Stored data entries
═══
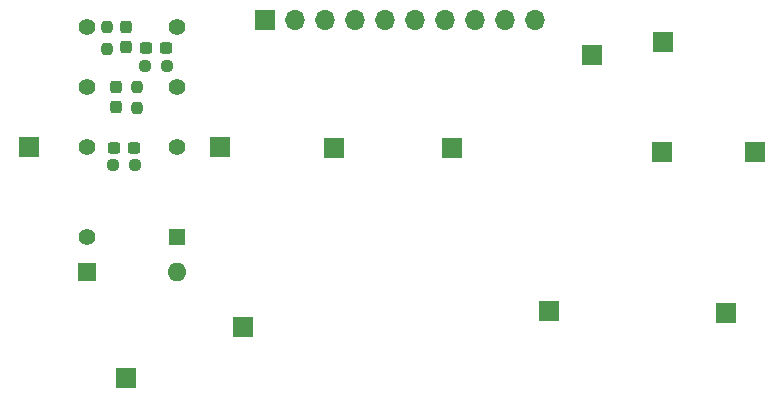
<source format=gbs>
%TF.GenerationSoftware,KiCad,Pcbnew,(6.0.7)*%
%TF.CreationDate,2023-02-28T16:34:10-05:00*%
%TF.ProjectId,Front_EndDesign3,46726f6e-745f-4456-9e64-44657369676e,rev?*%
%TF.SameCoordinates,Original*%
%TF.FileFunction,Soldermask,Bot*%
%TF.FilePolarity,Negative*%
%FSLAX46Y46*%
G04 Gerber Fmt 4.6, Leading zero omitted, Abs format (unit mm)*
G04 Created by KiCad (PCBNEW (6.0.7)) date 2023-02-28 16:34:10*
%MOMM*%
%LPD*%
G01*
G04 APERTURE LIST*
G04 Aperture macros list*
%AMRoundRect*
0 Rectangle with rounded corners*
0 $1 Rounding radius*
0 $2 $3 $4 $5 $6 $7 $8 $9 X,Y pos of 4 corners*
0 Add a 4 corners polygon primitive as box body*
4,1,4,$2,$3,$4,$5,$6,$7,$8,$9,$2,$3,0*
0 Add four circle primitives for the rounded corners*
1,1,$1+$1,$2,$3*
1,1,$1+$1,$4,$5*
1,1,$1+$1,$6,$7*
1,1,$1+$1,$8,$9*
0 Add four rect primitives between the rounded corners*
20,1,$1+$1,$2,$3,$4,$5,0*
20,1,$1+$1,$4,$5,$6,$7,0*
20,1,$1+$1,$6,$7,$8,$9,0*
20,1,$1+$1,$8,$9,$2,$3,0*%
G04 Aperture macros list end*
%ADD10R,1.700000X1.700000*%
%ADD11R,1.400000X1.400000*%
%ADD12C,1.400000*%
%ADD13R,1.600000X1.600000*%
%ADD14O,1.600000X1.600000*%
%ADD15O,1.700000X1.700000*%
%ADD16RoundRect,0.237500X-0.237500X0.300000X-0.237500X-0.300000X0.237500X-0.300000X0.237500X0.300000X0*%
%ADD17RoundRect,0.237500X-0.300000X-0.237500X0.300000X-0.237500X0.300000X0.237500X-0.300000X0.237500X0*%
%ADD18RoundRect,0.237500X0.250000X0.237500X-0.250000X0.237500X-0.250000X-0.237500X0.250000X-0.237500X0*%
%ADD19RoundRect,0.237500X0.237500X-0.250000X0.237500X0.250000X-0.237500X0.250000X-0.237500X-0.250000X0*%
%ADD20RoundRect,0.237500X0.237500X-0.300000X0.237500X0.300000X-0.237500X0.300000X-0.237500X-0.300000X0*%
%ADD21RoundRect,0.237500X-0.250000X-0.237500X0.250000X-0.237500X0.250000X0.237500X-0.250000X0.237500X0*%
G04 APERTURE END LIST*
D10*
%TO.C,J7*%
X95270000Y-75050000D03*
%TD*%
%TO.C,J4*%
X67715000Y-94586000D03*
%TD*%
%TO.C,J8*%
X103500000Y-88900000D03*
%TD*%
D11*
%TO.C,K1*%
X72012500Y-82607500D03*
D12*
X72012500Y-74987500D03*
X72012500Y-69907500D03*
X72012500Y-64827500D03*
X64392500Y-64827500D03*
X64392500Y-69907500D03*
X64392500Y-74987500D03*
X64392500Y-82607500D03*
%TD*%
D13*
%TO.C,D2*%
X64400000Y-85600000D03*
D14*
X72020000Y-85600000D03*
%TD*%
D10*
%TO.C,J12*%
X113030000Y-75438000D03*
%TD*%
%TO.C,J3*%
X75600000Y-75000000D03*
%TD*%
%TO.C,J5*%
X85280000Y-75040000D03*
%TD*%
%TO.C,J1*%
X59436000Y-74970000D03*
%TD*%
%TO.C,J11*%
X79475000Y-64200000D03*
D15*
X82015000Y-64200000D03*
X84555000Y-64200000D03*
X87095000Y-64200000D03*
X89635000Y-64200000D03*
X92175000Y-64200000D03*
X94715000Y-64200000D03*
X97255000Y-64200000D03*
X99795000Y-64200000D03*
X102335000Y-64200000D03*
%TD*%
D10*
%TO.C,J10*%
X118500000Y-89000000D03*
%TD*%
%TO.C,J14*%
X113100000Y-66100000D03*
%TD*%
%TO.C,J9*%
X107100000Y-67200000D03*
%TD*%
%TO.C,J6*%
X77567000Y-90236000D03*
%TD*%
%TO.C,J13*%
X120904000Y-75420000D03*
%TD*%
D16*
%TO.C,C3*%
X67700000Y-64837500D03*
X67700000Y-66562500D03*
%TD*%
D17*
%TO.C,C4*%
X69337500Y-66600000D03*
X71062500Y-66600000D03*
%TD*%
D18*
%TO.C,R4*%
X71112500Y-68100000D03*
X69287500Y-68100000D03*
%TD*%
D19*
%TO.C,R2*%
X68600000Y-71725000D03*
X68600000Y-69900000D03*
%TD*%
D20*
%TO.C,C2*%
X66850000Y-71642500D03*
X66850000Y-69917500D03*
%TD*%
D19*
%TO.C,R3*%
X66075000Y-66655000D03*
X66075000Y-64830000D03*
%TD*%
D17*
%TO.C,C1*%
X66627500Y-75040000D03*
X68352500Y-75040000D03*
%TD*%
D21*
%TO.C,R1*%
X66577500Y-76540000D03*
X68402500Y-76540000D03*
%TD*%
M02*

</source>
═══
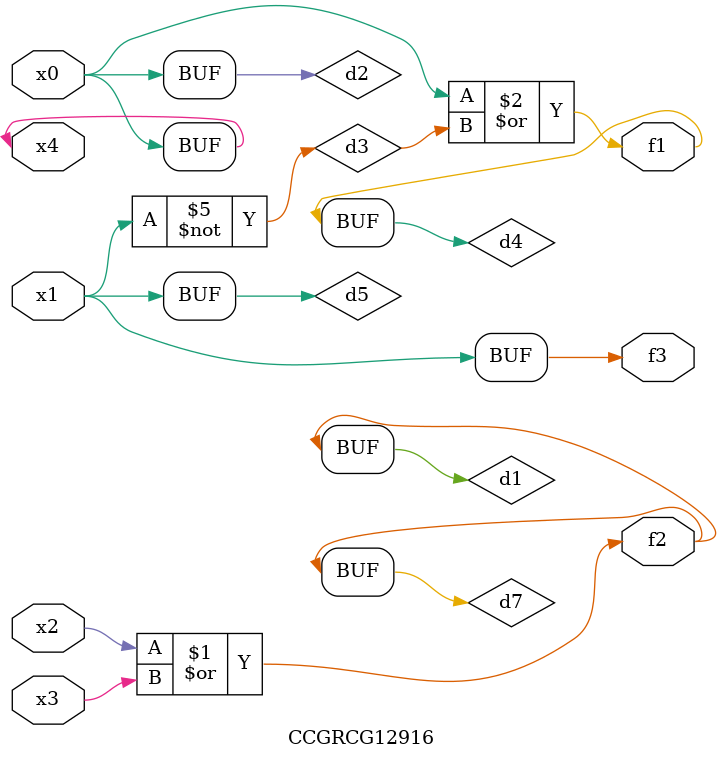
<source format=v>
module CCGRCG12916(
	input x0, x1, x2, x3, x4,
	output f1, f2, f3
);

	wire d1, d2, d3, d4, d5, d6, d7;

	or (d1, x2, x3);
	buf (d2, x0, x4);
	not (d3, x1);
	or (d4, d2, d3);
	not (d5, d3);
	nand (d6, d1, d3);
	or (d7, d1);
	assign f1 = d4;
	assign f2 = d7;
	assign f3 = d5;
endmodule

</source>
═══
## Exercise instructions
Provide the number of lines in the entries that include "primitives", and no other text.

## Answer box
2